Task to carry out >> Take the entries that follow and return exactly the lines from the one holding "23: (341, 68, 1.91)" through the one holding "38: (518, 280, 1.82)", both included. Nothing else is needed.

Stored items
----

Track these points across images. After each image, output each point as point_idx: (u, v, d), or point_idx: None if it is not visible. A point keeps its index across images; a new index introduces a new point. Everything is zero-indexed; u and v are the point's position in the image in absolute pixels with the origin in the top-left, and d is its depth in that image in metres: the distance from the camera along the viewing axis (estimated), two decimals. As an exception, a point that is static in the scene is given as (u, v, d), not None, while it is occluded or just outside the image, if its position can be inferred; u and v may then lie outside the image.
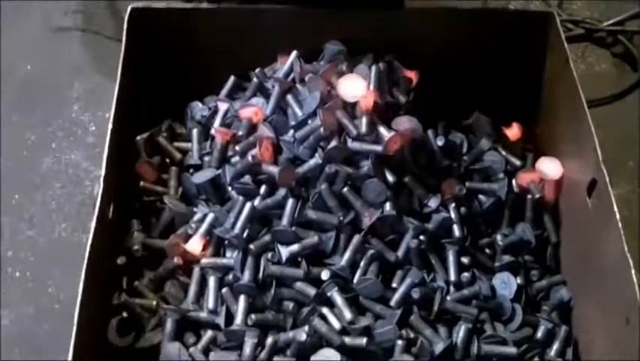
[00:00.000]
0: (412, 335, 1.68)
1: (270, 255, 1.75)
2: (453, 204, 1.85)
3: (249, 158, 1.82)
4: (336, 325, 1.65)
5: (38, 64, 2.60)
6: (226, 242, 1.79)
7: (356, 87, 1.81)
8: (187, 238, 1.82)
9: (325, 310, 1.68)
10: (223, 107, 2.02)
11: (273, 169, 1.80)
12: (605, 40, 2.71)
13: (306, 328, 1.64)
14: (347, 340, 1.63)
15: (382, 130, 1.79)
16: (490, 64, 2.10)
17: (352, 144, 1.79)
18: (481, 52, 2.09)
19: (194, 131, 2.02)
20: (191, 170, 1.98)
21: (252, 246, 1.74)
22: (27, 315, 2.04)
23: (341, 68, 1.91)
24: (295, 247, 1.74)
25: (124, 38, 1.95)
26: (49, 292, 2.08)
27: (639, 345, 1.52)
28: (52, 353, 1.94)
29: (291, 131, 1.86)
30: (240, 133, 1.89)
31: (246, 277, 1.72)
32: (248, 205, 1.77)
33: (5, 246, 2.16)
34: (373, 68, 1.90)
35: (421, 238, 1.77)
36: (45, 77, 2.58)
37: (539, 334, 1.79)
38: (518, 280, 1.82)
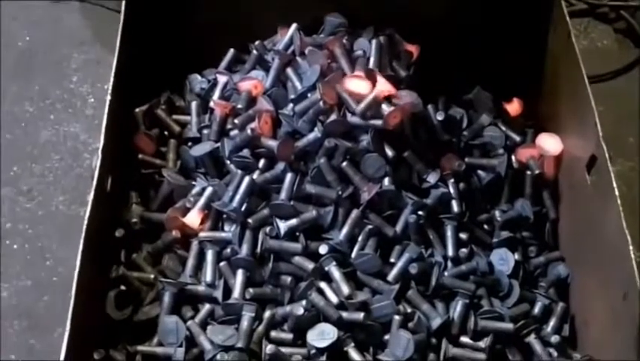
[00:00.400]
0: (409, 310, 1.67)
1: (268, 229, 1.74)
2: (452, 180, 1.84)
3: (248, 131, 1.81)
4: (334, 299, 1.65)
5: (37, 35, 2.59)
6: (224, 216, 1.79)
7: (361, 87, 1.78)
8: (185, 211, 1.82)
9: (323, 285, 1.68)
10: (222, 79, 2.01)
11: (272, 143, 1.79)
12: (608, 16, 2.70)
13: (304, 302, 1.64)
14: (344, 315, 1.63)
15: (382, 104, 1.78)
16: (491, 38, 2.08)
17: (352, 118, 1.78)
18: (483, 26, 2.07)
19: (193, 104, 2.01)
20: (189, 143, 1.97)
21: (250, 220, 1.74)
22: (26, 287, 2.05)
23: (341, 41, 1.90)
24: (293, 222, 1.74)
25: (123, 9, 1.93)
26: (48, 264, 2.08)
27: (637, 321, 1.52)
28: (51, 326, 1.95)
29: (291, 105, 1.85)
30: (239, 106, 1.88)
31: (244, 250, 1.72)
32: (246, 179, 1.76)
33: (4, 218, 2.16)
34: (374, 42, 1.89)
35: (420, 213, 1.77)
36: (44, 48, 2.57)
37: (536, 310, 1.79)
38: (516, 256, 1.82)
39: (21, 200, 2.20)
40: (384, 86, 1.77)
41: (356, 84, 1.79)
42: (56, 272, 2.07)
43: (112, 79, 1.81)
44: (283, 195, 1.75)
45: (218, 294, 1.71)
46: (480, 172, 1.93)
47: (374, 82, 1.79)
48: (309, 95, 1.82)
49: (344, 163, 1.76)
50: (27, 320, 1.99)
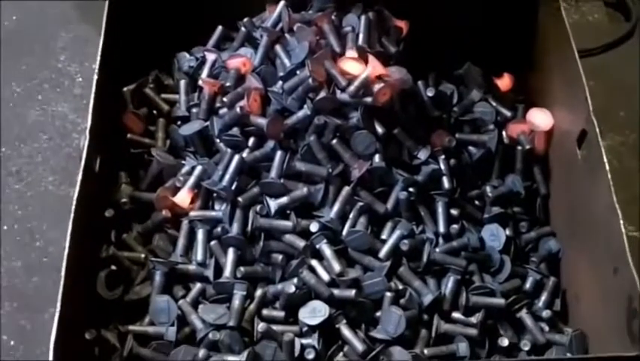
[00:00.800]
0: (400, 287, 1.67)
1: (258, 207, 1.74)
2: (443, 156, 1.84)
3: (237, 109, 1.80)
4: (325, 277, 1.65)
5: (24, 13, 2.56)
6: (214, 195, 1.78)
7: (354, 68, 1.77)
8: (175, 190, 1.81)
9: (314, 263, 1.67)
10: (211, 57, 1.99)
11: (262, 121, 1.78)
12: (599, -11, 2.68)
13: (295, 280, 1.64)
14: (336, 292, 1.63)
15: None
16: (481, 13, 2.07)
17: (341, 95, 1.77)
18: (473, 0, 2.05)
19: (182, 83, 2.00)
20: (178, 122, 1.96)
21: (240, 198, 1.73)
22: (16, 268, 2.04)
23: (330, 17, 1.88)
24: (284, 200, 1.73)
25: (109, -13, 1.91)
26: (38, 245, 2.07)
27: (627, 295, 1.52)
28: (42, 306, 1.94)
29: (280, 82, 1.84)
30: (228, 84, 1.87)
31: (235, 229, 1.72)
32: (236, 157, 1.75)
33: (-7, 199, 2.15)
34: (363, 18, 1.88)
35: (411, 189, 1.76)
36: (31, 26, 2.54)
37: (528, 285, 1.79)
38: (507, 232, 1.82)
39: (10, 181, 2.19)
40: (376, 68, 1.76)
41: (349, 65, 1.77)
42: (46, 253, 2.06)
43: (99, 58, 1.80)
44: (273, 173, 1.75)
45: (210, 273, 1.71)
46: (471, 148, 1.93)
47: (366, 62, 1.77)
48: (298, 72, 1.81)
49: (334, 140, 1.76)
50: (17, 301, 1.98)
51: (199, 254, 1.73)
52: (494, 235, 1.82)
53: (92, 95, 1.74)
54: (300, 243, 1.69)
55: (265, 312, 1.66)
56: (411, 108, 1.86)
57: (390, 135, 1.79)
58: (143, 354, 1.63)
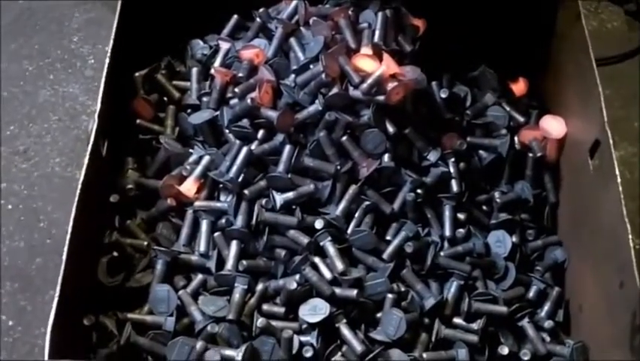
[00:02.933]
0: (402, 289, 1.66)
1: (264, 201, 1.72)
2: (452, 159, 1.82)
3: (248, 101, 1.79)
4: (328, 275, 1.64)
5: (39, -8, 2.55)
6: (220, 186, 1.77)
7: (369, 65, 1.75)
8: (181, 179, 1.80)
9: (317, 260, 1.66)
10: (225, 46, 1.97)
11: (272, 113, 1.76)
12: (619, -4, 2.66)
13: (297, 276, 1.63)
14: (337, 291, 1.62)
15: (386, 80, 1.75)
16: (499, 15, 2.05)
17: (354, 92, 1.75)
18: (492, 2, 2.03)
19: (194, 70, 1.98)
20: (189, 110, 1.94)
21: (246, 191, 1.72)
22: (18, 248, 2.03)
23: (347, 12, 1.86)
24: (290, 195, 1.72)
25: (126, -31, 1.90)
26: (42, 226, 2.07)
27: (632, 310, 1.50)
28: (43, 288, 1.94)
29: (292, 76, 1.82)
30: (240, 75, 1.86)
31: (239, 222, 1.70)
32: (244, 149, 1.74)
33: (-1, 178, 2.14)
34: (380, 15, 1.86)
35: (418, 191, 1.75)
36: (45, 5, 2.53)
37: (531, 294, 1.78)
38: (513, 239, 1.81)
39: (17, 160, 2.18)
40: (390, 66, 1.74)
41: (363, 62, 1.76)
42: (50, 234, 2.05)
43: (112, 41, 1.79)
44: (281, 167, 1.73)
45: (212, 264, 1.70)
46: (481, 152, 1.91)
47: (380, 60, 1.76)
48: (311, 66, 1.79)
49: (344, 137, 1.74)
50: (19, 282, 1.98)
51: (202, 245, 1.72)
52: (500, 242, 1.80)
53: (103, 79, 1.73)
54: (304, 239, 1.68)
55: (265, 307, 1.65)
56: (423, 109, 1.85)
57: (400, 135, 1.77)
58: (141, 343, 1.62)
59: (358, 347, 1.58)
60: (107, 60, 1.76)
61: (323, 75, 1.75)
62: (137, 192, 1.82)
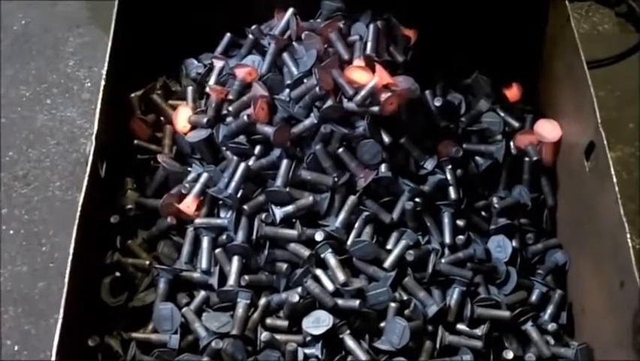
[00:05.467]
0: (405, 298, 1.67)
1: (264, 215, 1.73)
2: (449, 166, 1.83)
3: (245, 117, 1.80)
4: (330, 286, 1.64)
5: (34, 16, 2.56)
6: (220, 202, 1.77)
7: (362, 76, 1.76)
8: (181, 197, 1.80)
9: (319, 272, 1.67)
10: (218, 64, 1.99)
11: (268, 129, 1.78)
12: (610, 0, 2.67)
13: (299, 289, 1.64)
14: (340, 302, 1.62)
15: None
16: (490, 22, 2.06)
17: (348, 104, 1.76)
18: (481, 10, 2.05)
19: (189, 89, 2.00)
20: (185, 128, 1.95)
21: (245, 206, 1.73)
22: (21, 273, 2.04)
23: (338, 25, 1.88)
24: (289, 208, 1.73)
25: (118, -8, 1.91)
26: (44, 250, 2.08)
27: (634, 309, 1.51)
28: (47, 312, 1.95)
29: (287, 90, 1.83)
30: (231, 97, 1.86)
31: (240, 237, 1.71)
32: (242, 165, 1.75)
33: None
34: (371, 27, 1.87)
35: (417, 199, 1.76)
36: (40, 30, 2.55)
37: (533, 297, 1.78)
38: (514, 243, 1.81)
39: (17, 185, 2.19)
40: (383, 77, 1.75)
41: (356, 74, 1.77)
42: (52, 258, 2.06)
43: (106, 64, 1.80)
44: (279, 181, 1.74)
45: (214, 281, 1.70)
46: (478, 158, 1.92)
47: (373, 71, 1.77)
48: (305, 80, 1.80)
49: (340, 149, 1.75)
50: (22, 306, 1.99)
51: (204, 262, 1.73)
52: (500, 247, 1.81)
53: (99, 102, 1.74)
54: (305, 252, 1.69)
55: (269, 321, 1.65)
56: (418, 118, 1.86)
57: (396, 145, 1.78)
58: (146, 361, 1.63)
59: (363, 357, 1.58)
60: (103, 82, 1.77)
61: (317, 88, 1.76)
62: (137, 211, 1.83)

----

Completed task >>
23: (341, 68, 1.91)
24: (295, 247, 1.74)
25: (124, 38, 1.95)
26: (49, 292, 2.08)
27: (639, 345, 1.52)
28: (52, 353, 1.94)
29: (291, 131, 1.86)
30: (240, 133, 1.89)
31: (246, 277, 1.72)
32: (248, 205, 1.77)
33: (5, 246, 2.16)
34: (373, 68, 1.90)
35: (421, 238, 1.77)
36: (45, 77, 2.58)
37: (539, 334, 1.79)
38: (518, 280, 1.82)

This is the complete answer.